Required work —
1: According to the overview of marine mammal strandings in Alaska, what is the best thing to do on seeing a stranded animal?
2: Transcribe the stretch of the overview of marine mammal strandings in Alaska from "How to Report" through "1-800-362-5148 (business hours)".

Overview: Marine Mammal Strandings in Alaska
Alaskans and tourists are often active in the marine waters both along the shoreline and off the coast. While enjoying the marine environment you may come across a stranded marine mammal. Animals strand for a variety of reasons. It is important that you know, understand, and obey the laws and recommendations concerning stranded marine mammals, for their safety and your own. The best thing to do when you see a stranded animal is to report it promptly. Even dead animals can provide important information for scientists who study marine mammals and their environment.
How to Report a Marine Mammal Stranding
- For any stranding you can:
- Call the Alaska SeaLife Center in Seward: 907-224-6395 or 1-888-774-7325 (24 hr)
- Report it online
- If the stranded animal is a whale, porpoise, seal, or sea lion you can contact the National Marine Fisheries Service Stranding Hotline: 1-877-925-7773 (24 hr)
- If the stranded animal is a sea otter, walrus, or polar bear you can contact the US Fish and Wildlife Service Marine Mammal Management Office in Anchorage: 1-800-362-5148 (business hours)

Information shown —
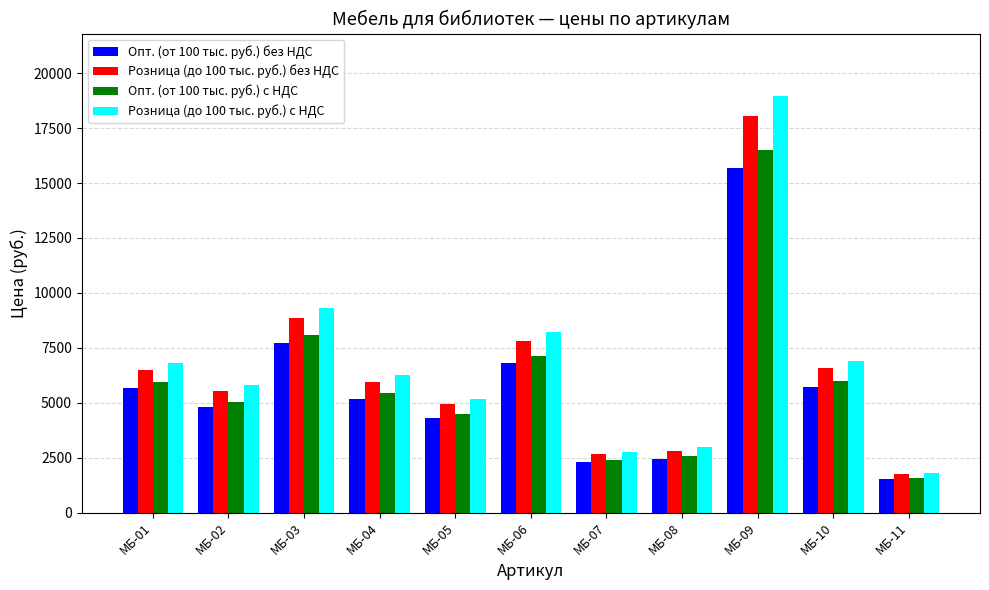

List the series in order of their overall mean, highest first.

Розница (до 100 тыс. руб.) с НДС, Розница (до 100 тыс. руб.) без НДС, Опт. (от 100 тыс. руб.) с НДС, Опт. (от 100 тыс. руб.) без НДС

Answers below —
1: Report it promptly.

2:
How to Report a Marine Mammal Stranding
- For any stranding you can:
- Call the Alaska SeaLife Center in Seward: 907-224-6395 or 1-888-774-7325 (24 hr)
- Report it online
- If the stranded animal is a whale, porpoise, seal, or sea lion you can contact the National Marine Fisheries Service Stranding Hotline: 1-877-925-7773 (24 hr)
- If the stranded animal is a sea otter, walrus, or polar bear you can contact the US Fish and Wildlife Service Marine Mammal Management Office in Anchorage: 1-800-362-5148 (business hours)